The issues of contingent commissions and producer compensation disclosure has reached the forefront of New York regulatory law, as the Supreme Court of New York, Appellate Division, First Department recently ruled in favor of the insurance industry in the matter of People v. Liberty Mut. Ins. Co.  In that matter, the Court opined that contingent commission agreements between brokers and insurers are not illegal, and, in the absence of a special relationship between the parties, the defendants have no duty to disclose the existence of the contingent commission agreement.  Further, the Court found that neither the New York Insurance Law nor the regulations promulgated thereunder require an insurance broker to disclose to its clients the commission it earns on the policies it places.
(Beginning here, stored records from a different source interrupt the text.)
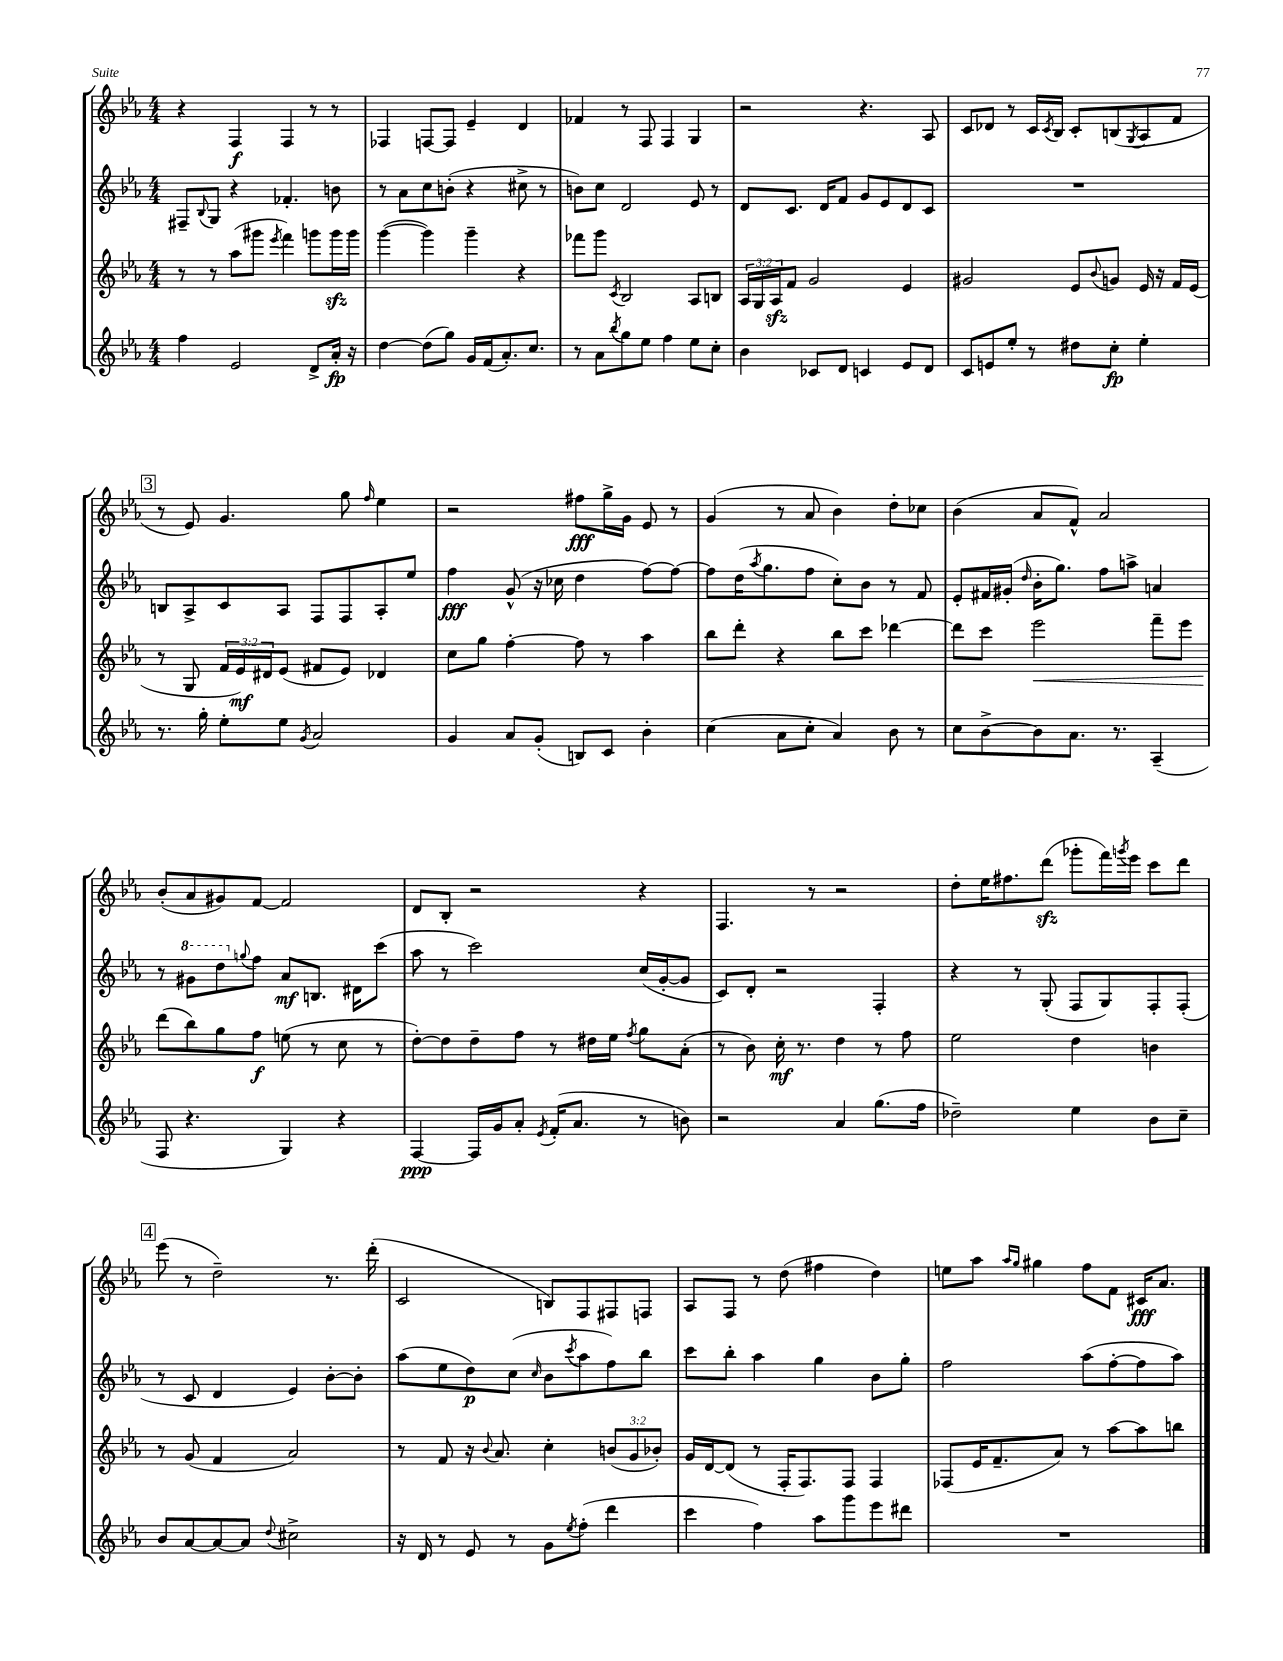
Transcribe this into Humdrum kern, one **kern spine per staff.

**kern	**kern	**kern	**kern
*staff4	*staff3	*staff2	*staff1
*clefG2	*clefG2	*clefG2	*clefG2
*k[b-e-a-]	*k[b-e-a-]	*k[b-e-a-]	*k[b-e-a-]
*M4/4	*M4/4	*M4/4	*M4/4
4ff	8r	8F#~	4r
.	.	8qqB-	.
.	8r	8G	.
2e-	(8aa-	4r	4F
.	8ggg#	.	.
.	8qeee-	.	.
.	4fff)	4.f-'	4F
8d^	8ggg	.	8r
16a-'	16ggg	8b	8r
16r	16ggg	.	.
=	=	=	=
[4dd	([4ggg	8r	4F-
.	.	8a-	.
(8dd]	4ggg])	8cc	[8F
8gg)	.	(8b'	8F]
16g	4ggg~	4r	4e-~
(16f	.	.	.
8.a-')	.	.	.
.	4r	8cc#^	4d
8.cc	.	.	.
.	.	8r	.
=	=	=	=
8r	8fff-	8b)	4f-
8a-	8ggg	8cc	.
8qbb-	8qc	.	.
8gg	2B-	2d	8r
8ee-	.	.	8F
4ff	.	.	4F
8ee-	8A-	8e-	4G
8cc'	8B	8r	.
=	=	=	=
4b-	24A-	8d	2r
.	24G	.	.
.	24A-	.	.
.	8f	8.c	.
8c-	2g	.	.
.	.	16d	.
8d	.	8f	.
4c	.	8g	4.r
.	.	8e-	.
8e-	4e-	8d	.
8d	.	8c	8A-
=	=	=	=
8c	2g#	1r	8c
8e	.	.	8d-
8ee-'	.	.	8r
8r	.	.	16c
.	.	.	8qc
.	.	.	16B-
8dd#	8e-	.	8c'
.	8qqb-	.	.
8cc'	8g	.	(8B
.	.	.	8qG
4ee-'	16e-	.	8A-
.	16r	.	.
.	16f	.	8f
.	(16e-	.	.
=	=	=	=
8.r	8r	8B	8r
.	8G	8A-^	8e-)
16gg'	.	.	.
8ee-'	24f	8c	4.g
.	24e-)	.	.
.	24d#	.	.
8ee-	(8e-	8A-	.
8qg	.	.	.
2a-	8f#	8F	.
.	8e-)	8F	8gg
.	.	.	16qqff
.	4d-	8A-'	4ee-
.	.	8ee-	.
=	=	=	=
4g	8cc	4ff	2r
.	8gg	.	.
8a-	[4ff'	(8g^^	.
(8g'	.	16r	.
.	.	16cc-	.
8B)	8ff]	4dd	8ff#
8c	8r	.	16gg^
.	.	.	16g
4b-'	4aa-	[8ff)	8e-
.	.	8ff_	8r
=	=	=	=
(4cc	8bb-	8ff]	(4g
.	8ddd'	(16dd	.
.	.	8qaa-	.
.	.	8.gg	.
8a-	4r	.	8r
8cc'	.	8ff	8a-
4a-)	8bb-	8cc')	4b-)
.	8ccc	8b-	.
8b-	[4ddd-	8r	8dd'
8r	.	8f	8cc-
=	=	=	=
8cc	8ddd-]	8e-'	(4b-
[8b-^	8ccc	16f#	.
.	.	(16g#'	.
.	.	16qqdd	.
8b-]	2eee-	16b-'	8a-
.	.	8.gg)	.
8.a-	.	.	8f^^)
.	.	8ff	2a-
8.r	.	.	.
.	.	8aa^	.
(4A-~	8fff~	4a	.
.	8eee-	.	.
=	=	=	=
8F	(8ddd	8r	(8b-'
4.r	8bb-)	8gg#	8a-
.	8gg	8ddd	8g#)
.	.	8qqgg	.
.	8ff	8ff	[8f
4G)	(8ee	8a-	2f]
.	8r	8.B	.
4r	8cc	.	.
.	.	16d#	.
.	8r	(8ccc	.
=	=	=	=
[4F	[8dd')	8aa-	8d
.	8dd]	8r	8B-'
16F]	8dd~	2ccc)	2r
16g	.	.	.
8a-'	8ff	.	.
8qe-	.	.	.
(16f'	8r	.	.
8.a-	.	.	.
.	16dd#	.	.
.	16ee-	.	.
.	8qff	.	.
8r	8gg	(16cc	4r
.	.	[16g'	.
8b)	(8a-'	8g]	.
=	=	=	=
2r	8r	8c)	4.F
.	8b-)	8d'	.
.	16cc'	2r	.
.	8.r	.	.
.	.	.	8r
4a-	4dd	.	2r
(8.gg	8r	4F'	.
.	8ff	.	.
16ff	.	.	.
=	=	=	=
2dd-~)	2ee-	4r	8dd'
.	.	.	16ee-
.	.	.	8.ff#
.	.	8r	.
.	.	(8G'	(8ddd
4ee-	4dd	8F	8ggg-'
.	.	8G)	16fff)
.	.	.	8qggg
.	.	.	16eee-
8b-	4b	8F'	8ccc
8cc~	.	(8F'	8ddd
=	=	=	=
8b-	8r	8r	(8eee-
[8a-	(8g	8c	8r
8a-_	4f	4d	2dd~)
8a-]	.	.	.
8qqdd	.	.	.
2cc#^	2a-)	4e-)	.
.	.	[8b-'	8.r
.	.	8b-']	.
.	.	.	(16ddd'
=	=	=	=
16r	8r	(8aa-	2c
16d	.	.	.
8r	8f	8ee-	.
8e-	16r	8dd)	.
.	8qqb-	.	.
.	8.a-	.	.
8r	.	(8cc	.
.	.	16qqcc	.
8g	4cc'	8b-	8B)
8qee-	.	8qccc	.
(8ff'	.	8aa-	8F
4ddd	(12b	8ff)	8F#
.	12g	.	.
.	.	8bb-	8F
.	12b-')	.	.
=	=	=	=
4ccc	16g	8ccc	8A-
.	[16d	.	.
.	(8d]	8bb-'	8F
4ff)	8r	4aa-	8r
.	16F'	.	(8dd
.	8.F)	.	.
8aa-	.	4gg	4ff#
8ggg	8F	.	.
8eee-	4F	8b-	4dd)
8ddd#	.	8gg'	.
=	=	=	=
1r	(8F-	2ff	8ee
.	16e-	.	8aa-
.	8.f~	.	.
.	.	.	16qqaa-
.	.	.	16qqgg
.	.	.	4gg#
.	8a-)	.	.
.	8r	(8aa-	8ff
.	[8aa-	[8ff'	8f
.	8aa-]	8ff]	16c#
.	.	.	8.a-
.	8bb	8aa-)	.
==	==	==	==
*-	*-	*-	*-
Prompted by that ruling, the New York Insurance Department and Attorney General will hold three hearings covering the issues of contingent and supplemental commissions, producer compensation disclosure and deceptive or anti-competitive practices.  Scheduled for July 14 in Buffalo, July 23 in Albany and July 25 in Manhattan, the hearings are designed to get the views of all interested parties on the proposed addition of a new regulation governing compensation and disclosure.

During several investigations over the past few years, the New York Superintendent of Insurance and Attorney General alleged that payment of contingent commissions led some insurance producers to steer their clients to insurance companies paying the producers the most compensation.  The Superintendent and Attorney General also alleged that the then current level of disclosure did not properly inform clients of the compensation to be received.  As a result, the Superintendent and the Attorney General entered into a number of agreements and stipulations that prohibited the receipt of contingent commissions by certain insurance producers, the payment of contingent compensation by certain insurance companies and required improved disclosure of producer compensation.  However, these agreements did not include all the producers and insurers doing business in New York.

Therefore, the Superintendent is specifically soliciting views about whether insurance producers should be required to make full disclosure to the insured and obtain consent in writing for any compensation from an insurer or other entity relating to the issuance, renewal or servicing of the insured’s insurance policy or annuity contract.  In addition, the Superintendent and Attorney General are also seeking views on contingent commissions, and whether such compensation creates an irreconcilable conflict of interest for producers.

According to Superintendent Eric Dinallo, “Those who sell insurance deserve to be fairly compensated and those who buy insurance deserve to be fairly treated.  These hearings will help us understand how best to ensure the marketplace is competitive, transparent and fair to all.”